*Work task*
Print the entries below word for word; the pictures stay out of your copy.

[Records from a dataset]

-*-

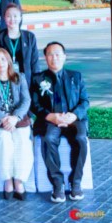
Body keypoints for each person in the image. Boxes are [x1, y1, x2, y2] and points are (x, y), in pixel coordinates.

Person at [30, 41, 90, 203]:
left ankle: (75, 182)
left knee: (80, 139)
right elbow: (34, 105)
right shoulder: (38, 79)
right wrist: (50, 116)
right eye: (50, 54)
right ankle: (57, 183)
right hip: (51, 120)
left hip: (73, 119)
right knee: (48, 139)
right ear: (45, 57)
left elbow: (85, 101)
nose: (54, 58)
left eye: (57, 54)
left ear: (64, 56)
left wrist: (73, 115)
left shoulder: (75, 76)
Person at [0, 47, 34, 201]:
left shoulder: (20, 77)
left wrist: (15, 117)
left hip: (18, 121)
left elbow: (26, 100)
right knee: (4, 140)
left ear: (8, 61)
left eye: (3, 59)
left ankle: (19, 180)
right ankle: (7, 180)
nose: (0, 63)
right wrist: (5, 117)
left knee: (22, 141)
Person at [0, 4, 41, 82]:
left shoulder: (29, 37)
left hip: (26, 79)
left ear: (20, 18)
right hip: (6, 79)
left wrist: (37, 81)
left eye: (15, 16)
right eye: (8, 16)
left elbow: (35, 62)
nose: (12, 19)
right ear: (4, 18)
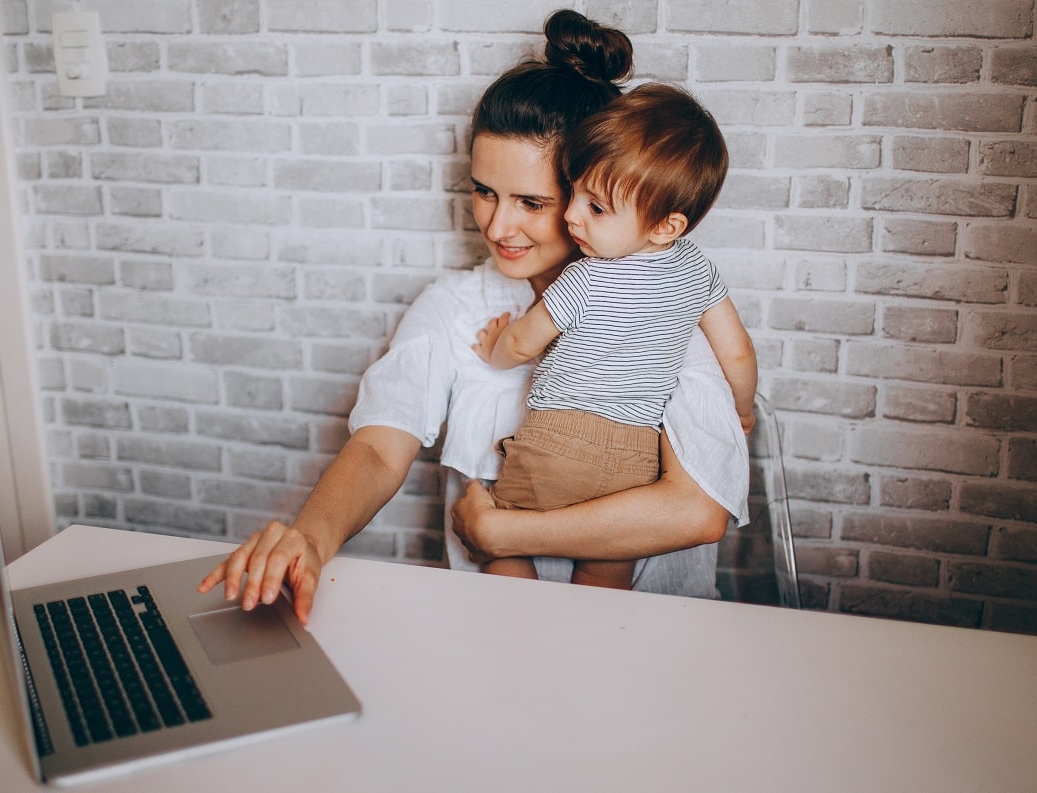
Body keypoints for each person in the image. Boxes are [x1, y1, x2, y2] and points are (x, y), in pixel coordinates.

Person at [197, 9, 750, 624]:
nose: (496, 225)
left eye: (531, 202)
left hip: (655, 644)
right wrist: (312, 537)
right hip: (494, 644)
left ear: (596, 194)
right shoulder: (457, 306)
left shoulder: (660, 315)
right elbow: (381, 447)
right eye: (484, 190)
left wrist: (503, 536)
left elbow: (698, 511)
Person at [473, 82, 757, 589]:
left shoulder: (584, 278)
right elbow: (736, 352)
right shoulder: (698, 272)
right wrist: (742, 409)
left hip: (554, 443)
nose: (571, 214)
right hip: (634, 459)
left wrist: (493, 349)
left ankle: (512, 626)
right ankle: (590, 654)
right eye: (575, 193)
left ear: (667, 226)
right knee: (607, 570)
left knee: (499, 541)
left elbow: (521, 344)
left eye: (596, 208)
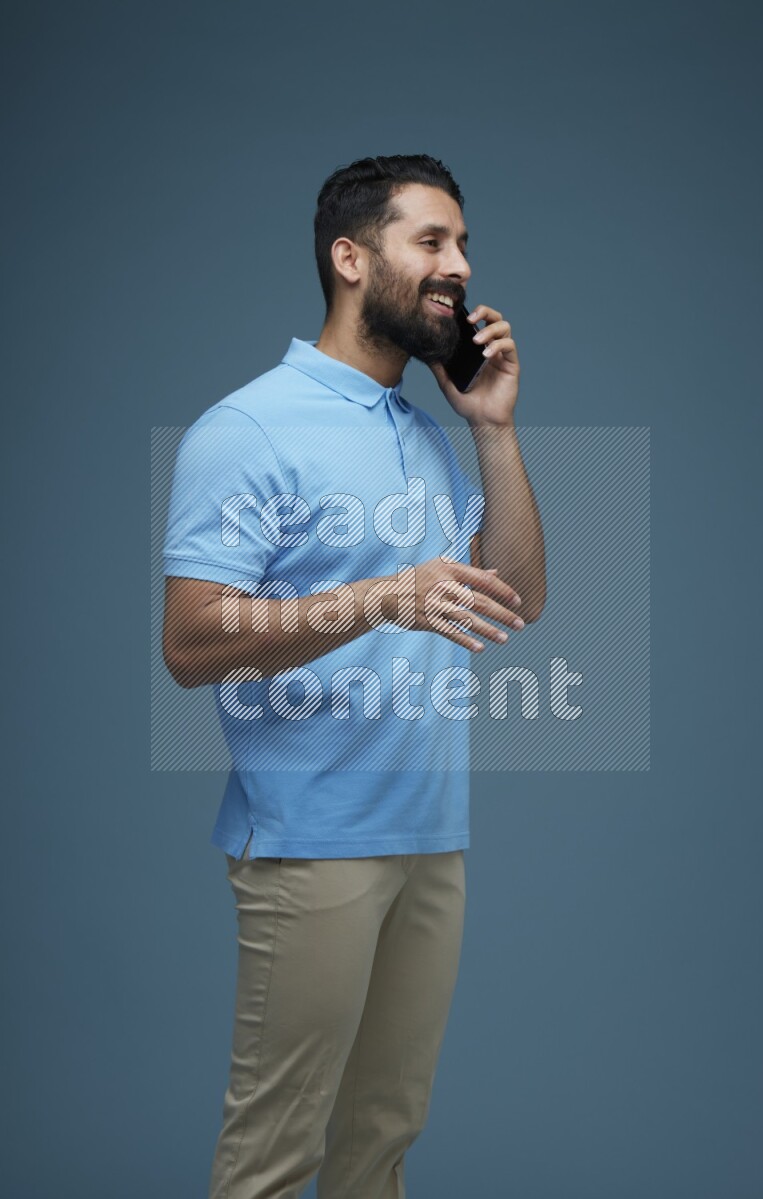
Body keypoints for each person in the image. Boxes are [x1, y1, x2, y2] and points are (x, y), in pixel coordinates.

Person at [161, 153, 546, 1199]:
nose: (457, 266)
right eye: (431, 241)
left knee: (381, 1139)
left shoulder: (425, 435)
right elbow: (191, 644)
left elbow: (512, 599)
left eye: (462, 243)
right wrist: (379, 596)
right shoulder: (246, 429)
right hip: (307, 839)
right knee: (275, 1155)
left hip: (429, 833)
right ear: (348, 257)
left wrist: (493, 430)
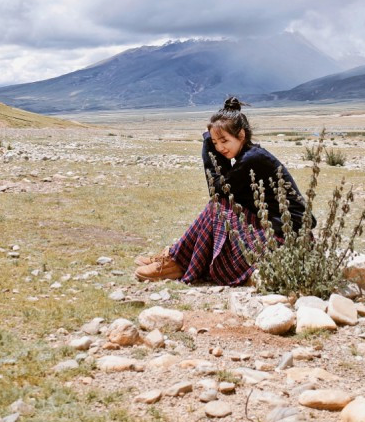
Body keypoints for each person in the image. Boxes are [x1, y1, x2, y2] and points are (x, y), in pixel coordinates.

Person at [134, 96, 315, 285]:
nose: (220, 148)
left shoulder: (252, 159)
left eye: (224, 141)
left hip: (286, 239)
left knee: (217, 207)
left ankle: (175, 261)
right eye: (215, 143)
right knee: (221, 207)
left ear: (241, 135)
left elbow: (218, 189)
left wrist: (207, 144)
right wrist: (211, 142)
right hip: (282, 234)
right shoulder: (250, 155)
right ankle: (176, 258)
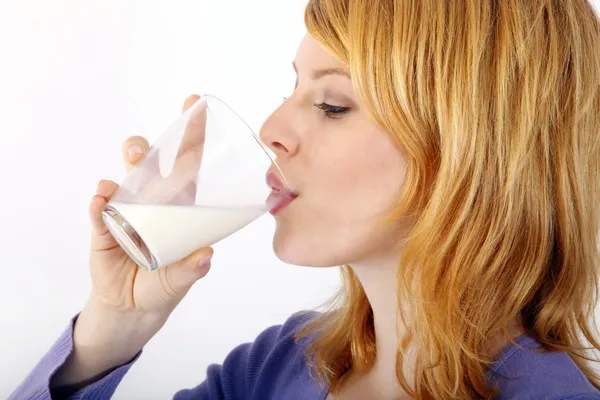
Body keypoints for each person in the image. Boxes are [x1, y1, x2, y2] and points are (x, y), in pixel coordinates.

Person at [10, 0, 600, 399]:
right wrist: (112, 329)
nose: (271, 128)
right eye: (292, 87)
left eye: (332, 105)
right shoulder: (278, 366)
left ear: (476, 148)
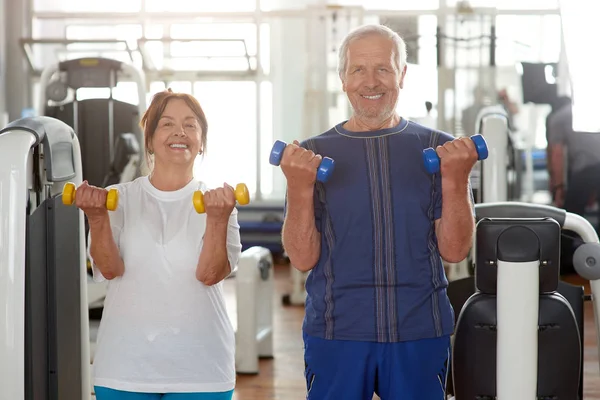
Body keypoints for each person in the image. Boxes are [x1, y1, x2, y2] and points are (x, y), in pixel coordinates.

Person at [279, 24, 478, 399]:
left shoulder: (439, 150)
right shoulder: (310, 156)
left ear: (402, 74)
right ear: (343, 78)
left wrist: (457, 179)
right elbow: (302, 259)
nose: (371, 82)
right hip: (337, 331)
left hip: (418, 329)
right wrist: (298, 187)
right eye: (358, 69)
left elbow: (455, 251)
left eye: (383, 69)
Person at [75, 89, 242, 400]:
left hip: (202, 370)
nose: (180, 132)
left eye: (190, 125)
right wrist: (96, 217)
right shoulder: (119, 198)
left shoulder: (219, 201)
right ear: (149, 140)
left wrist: (217, 219)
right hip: (123, 367)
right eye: (167, 124)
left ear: (202, 141)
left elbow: (210, 274)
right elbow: (109, 269)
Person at [547, 98, 600, 226]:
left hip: (585, 168)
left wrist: (558, 187)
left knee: (571, 222)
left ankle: (568, 245)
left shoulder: (558, 118)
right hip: (591, 166)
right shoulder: (592, 112)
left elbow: (556, 154)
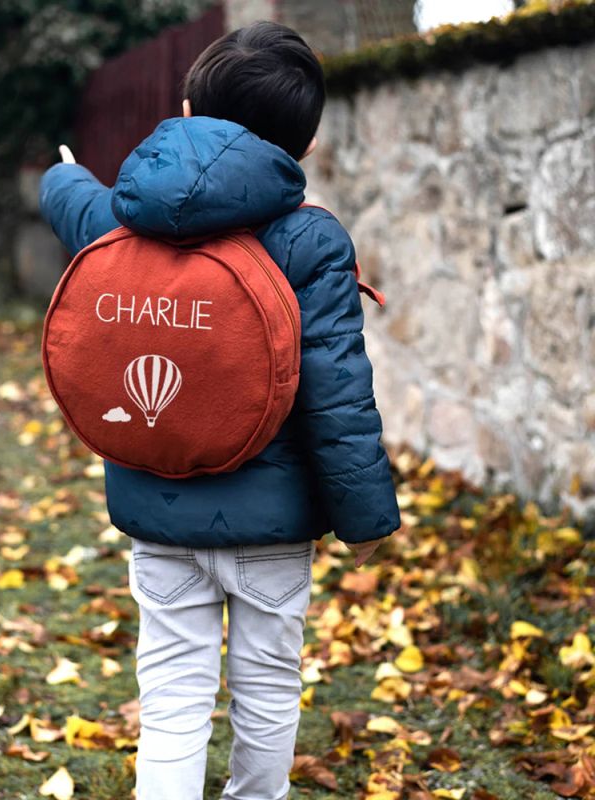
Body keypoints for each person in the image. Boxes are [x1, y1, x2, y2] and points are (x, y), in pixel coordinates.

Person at [39, 20, 401, 800]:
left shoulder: (123, 220)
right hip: (273, 524)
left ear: (184, 105)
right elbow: (339, 392)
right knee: (267, 689)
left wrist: (59, 176)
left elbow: (74, 202)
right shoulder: (309, 241)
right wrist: (366, 519)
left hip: (157, 509)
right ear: (301, 149)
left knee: (172, 692)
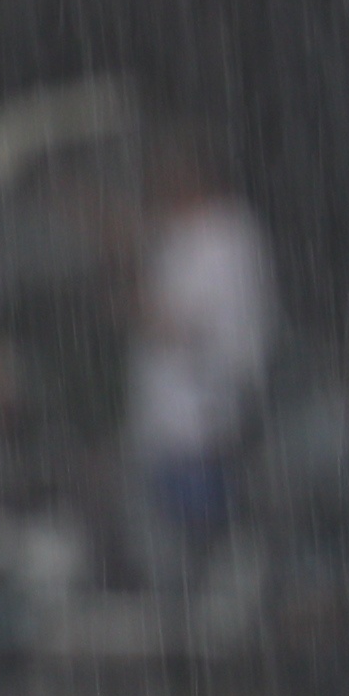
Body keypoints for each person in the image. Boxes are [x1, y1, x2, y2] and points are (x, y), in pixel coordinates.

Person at [125, 124, 275, 577]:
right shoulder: (177, 236)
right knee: (162, 543)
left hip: (203, 422)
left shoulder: (227, 238)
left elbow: (190, 324)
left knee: (202, 548)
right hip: (164, 426)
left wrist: (142, 307)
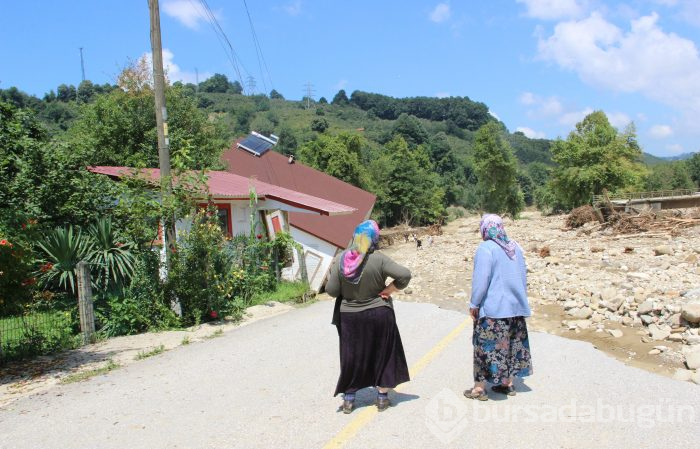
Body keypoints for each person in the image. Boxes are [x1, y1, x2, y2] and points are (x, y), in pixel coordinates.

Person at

-*-

*Response*
Body keypoints for each person in the image. Boxes are [x1, y1, x2, y2] and points are (x, y), in pixel coordinates.

Person at [30, 41, 90, 203]:
left ankle: (75, 182)
left knee: (80, 139)
right elbow: (34, 105)
right shoulder: (38, 79)
right wrist: (50, 116)
right eye: (50, 54)
right ankle: (57, 183)
right hip: (51, 120)
left hip: (73, 119)
right knee: (48, 139)
right ear: (45, 57)
left elbow: (85, 101)
nose: (54, 58)
left eye: (57, 54)
left ear: (64, 56)
left wrist: (73, 115)
left shoulder: (75, 76)
Person at [0, 47, 34, 201]:
left shoulder: (20, 77)
left wrist: (15, 117)
left hip: (18, 121)
left elbow: (26, 100)
right knee: (4, 140)
left ear: (8, 61)
left eye: (3, 59)
left ankle: (19, 180)
right ankle: (7, 180)
nose: (0, 63)
right wrist: (5, 117)
left knee: (22, 141)
Person at [0, 4, 41, 82]:
left shoulder: (29, 37)
left hip: (26, 79)
left ear: (20, 18)
right hip: (6, 79)
left wrist: (37, 81)
left eye: (15, 16)
right eye: (8, 16)
left elbow: (35, 62)
nose: (12, 19)
right ear: (4, 18)
Body keypoints for each person in the image. Boxes are [x1, y1, x2, y2] and points are (x, y), in pixel coordinates.

Person at [197, 9, 750, 624]:
nose: (496, 225)
left eye: (531, 202)
left hip: (655, 644)
right wrist: (312, 537)
right hip: (494, 644)
left ear: (596, 194)
right shoulder: (457, 306)
left shoulder: (660, 315)
right elbow: (381, 447)
right eye: (484, 190)
left wrist: (503, 536)
left elbow: (698, 511)
Person at [473, 82, 757, 589]:
left shoulder: (584, 278)
right elbow: (736, 352)
right shoulder: (698, 272)
right wrist: (742, 409)
left hip: (554, 443)
nose: (571, 214)
right hip: (634, 459)
left wrist: (493, 349)
left ankle: (512, 626)
right ankle: (590, 654)
right eye: (575, 193)
left ear: (667, 226)
right knee: (607, 570)
left knee: (499, 541)
left elbow: (521, 344)
left eye: (596, 208)
Body keypoints for each person in the image. Boxes are [x1, y1, x2, y2] and points are (x, y), in pixel coordinates.

Person at [161, 153, 546, 1199]:
nose: (457, 266)
right eye: (431, 241)
left knee: (381, 1139)
left shoulder: (425, 435)
right elbow: (191, 644)
left elbow: (512, 599)
left eye: (462, 243)
right wrist: (379, 596)
right shoulder: (246, 429)
right hip: (307, 839)
right knee: (275, 1155)
left hip: (429, 833)
right ear: (348, 257)
left wrist: (493, 430)
Body keypoints for each person in the image. Boxes are [x1, y1, x2, y2] and points are (x, y), in pixel coordinates.

Person at [134, 96, 315, 285]:
nose: (220, 148)
left shoulder: (252, 159)
left eye: (224, 141)
left hip: (286, 239)
left knee: (217, 207)
left ankle: (175, 261)
right eye: (215, 143)
right knee: (221, 207)
left ear: (241, 135)
left elbow: (218, 189)
left wrist: (207, 144)
right wrist: (211, 142)
right hip: (282, 234)
right shoulder: (250, 155)
right ankle: (176, 258)
Body keypoints for each person in the image. Boxes are [x1, y1, x2, y2] and points are (x, y), in pixel coordinates.

Person at [10, 0, 600, 399]:
right wrist: (112, 329)
nose: (271, 128)
right eye: (292, 87)
left eye: (332, 105)
right shoulder: (278, 366)
left ear: (476, 148)
Body keypoints for each person in the image. Boxes are [x1, y1, x2, y2] and points are (x, y), in pixel coordinates.

Person at [279, 24, 478, 399]:
left shoulder: (439, 150)
right shoulder: (310, 156)
left ear: (402, 74)
right ear: (343, 78)
left wrist: (457, 179)
right elbow: (302, 259)
nose: (371, 82)
right hip: (337, 331)
left hip: (418, 329)
right wrist: (298, 187)
right eye: (358, 69)
left elbow: (455, 251)
left eye: (383, 69)
Person at [75, 89, 242, 400]:
left hip: (202, 370)
nose: (180, 132)
left eye: (190, 125)
right wrist: (96, 217)
right shoulder: (119, 198)
left shoulder: (219, 201)
right ear: (149, 140)
left wrist: (217, 219)
right hip: (123, 367)
right eye: (167, 124)
left ear: (202, 141)
left elbow: (210, 274)
right elbow: (109, 269)
Person at [547, 98, 600, 226]:
left hip: (585, 168)
left wrist: (558, 187)
left knee: (571, 222)
left ankle: (568, 245)
left shoulder: (558, 118)
right hip: (591, 166)
right shoulder: (592, 112)
left elbow: (556, 154)
Body keypoints for each person in the image. Boxes are [x1, y1, x2, y2] and points are (x, y), in pixel coordinates.

Person at [39, 20, 401, 800]:
left shoulder: (123, 220)
right hip: (273, 524)
left ear: (184, 105)
right elbow: (339, 392)
right knee: (267, 689)
left wrist: (59, 176)
left elbow: (74, 202)
right shoulder: (309, 241)
right wrist: (366, 519)
left hip: (157, 509)
right ear: (301, 149)
left knee: (172, 692)
Body keypoints for each person in the image. Boxes are [x1, y1, x2, y2] and points are (x, y), in pixel coordinates.

Person at [125, 124, 275, 577]:
right shoulder: (177, 236)
right knee: (162, 543)
left hip: (203, 422)
left shoulder: (227, 238)
left elbow: (190, 324)
left knee: (202, 548)
right hip: (164, 426)
left wrist: (142, 307)
Body keypoints for each person in the image. Boxes are [x1, y1, x2, y2] and points are (x, y), in pixel coordinates.

Person at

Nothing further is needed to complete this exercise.